▶ _EXERCISE REQUIREMENTS_:
Among the lines below, restate word for word only those from the line with "Additional styles for" through the line with "The status bar style.", with both end lines kept.

▶ _SUPPLIED DATA_:
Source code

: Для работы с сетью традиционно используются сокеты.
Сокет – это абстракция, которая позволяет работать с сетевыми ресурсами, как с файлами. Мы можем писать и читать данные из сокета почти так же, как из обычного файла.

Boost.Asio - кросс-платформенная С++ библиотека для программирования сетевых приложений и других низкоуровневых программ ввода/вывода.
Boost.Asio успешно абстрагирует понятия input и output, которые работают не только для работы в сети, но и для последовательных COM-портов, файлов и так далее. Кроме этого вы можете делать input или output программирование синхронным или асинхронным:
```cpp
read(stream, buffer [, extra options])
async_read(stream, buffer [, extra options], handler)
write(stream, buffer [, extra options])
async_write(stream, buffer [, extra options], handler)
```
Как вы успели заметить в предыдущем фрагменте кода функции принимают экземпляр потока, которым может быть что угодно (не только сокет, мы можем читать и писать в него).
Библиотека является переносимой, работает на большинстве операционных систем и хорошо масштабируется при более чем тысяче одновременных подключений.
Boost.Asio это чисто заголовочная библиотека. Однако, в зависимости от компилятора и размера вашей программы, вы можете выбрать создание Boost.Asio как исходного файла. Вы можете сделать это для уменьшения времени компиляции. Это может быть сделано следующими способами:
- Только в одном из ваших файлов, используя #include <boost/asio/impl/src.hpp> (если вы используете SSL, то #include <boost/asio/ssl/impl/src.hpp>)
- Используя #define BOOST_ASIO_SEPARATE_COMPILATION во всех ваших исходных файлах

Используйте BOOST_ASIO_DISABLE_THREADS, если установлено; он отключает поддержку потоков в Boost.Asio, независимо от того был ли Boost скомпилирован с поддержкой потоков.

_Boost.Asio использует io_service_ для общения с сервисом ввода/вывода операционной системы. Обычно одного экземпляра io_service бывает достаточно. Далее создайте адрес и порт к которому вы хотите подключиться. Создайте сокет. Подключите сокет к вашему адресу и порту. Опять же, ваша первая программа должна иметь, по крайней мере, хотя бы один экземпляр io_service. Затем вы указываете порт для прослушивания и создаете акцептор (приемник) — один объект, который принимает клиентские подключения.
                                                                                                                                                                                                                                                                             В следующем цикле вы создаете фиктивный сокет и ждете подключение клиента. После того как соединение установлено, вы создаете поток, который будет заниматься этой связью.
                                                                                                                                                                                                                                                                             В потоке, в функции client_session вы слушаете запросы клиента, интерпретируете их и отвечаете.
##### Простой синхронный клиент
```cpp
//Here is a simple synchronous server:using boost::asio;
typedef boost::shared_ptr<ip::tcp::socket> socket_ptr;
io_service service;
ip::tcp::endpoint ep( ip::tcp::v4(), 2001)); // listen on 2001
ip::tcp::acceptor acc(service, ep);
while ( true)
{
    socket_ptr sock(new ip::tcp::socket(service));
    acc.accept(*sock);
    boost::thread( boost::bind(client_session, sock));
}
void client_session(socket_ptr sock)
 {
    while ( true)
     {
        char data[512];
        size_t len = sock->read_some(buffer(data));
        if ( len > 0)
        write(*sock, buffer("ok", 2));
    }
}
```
==
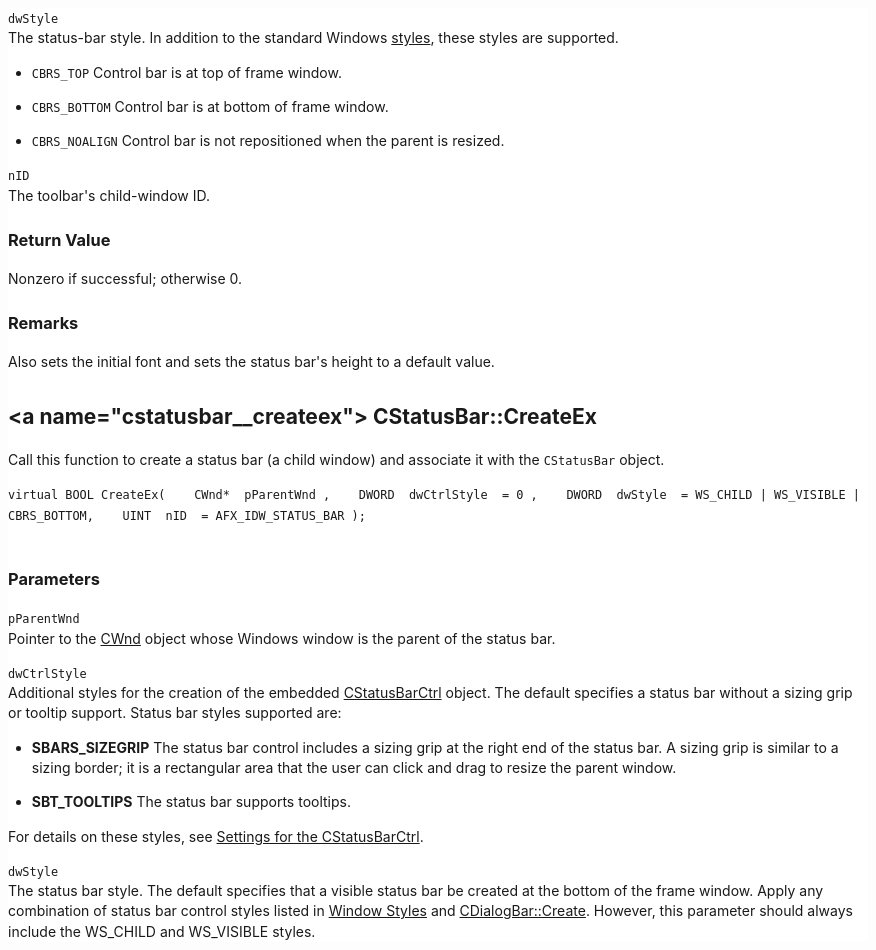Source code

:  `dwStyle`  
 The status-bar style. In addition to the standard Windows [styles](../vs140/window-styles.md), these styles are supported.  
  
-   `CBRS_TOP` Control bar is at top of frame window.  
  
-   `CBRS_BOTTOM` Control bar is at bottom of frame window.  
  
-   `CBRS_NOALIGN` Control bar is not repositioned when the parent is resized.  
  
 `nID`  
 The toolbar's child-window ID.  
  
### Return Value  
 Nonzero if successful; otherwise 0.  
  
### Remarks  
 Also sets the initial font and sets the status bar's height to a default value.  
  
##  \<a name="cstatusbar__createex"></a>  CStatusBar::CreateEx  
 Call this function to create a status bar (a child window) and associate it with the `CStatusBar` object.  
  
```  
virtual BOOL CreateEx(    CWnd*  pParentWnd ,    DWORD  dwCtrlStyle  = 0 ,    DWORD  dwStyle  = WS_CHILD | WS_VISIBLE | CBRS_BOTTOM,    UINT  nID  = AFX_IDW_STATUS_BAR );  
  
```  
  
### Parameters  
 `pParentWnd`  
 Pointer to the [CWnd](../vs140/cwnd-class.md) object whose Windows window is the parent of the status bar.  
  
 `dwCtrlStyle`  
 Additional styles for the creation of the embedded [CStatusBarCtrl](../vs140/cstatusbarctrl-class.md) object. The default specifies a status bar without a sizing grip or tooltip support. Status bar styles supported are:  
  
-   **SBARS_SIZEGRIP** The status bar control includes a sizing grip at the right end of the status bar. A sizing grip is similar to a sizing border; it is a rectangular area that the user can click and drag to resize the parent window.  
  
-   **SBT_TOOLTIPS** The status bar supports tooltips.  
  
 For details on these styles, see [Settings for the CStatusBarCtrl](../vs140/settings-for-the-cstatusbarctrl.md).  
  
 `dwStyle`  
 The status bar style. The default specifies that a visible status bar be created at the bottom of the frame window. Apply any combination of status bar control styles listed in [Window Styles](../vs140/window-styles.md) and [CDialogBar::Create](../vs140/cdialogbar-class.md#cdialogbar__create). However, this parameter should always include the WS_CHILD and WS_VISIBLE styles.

▶ _SOLUTION TO THE EXERCISE_:
 Additional styles for the creation of the embedded [CStatusBarCtrl](../vs140/cstatusbarctrl-class.md) object. The default specifies a status bar without a sizing grip or tooltip support. Status bar styles supported are:  
  
-   **SBARS_SIZEGRIP** The status bar control includes a sizing grip at the right end of the status bar. A sizing grip is similar to a sizing border; it is a rectangular area that the user can click and drag to resize the parent window.  
  
-   **SBT_TOOLTIPS** The status bar supports tooltips.  
  
 For details on these styles, see [Settings for the CStatusBarCtrl](../vs140/settings-for-the-cstatusbarctrl.md).  
  
 `dwStyle`  
 The status bar style. The default specifies that a visible status bar be created at the bottom of the frame window. Apply any combination of status bar control styles listed in [Window Styles](../vs140/window-styles.md) and [CDialogBar::Create](../vs140/cdialogbar-class.md#cdialogbar__create). However, this parameter should always include the WS_CHILD and WS_VISIBLE styles.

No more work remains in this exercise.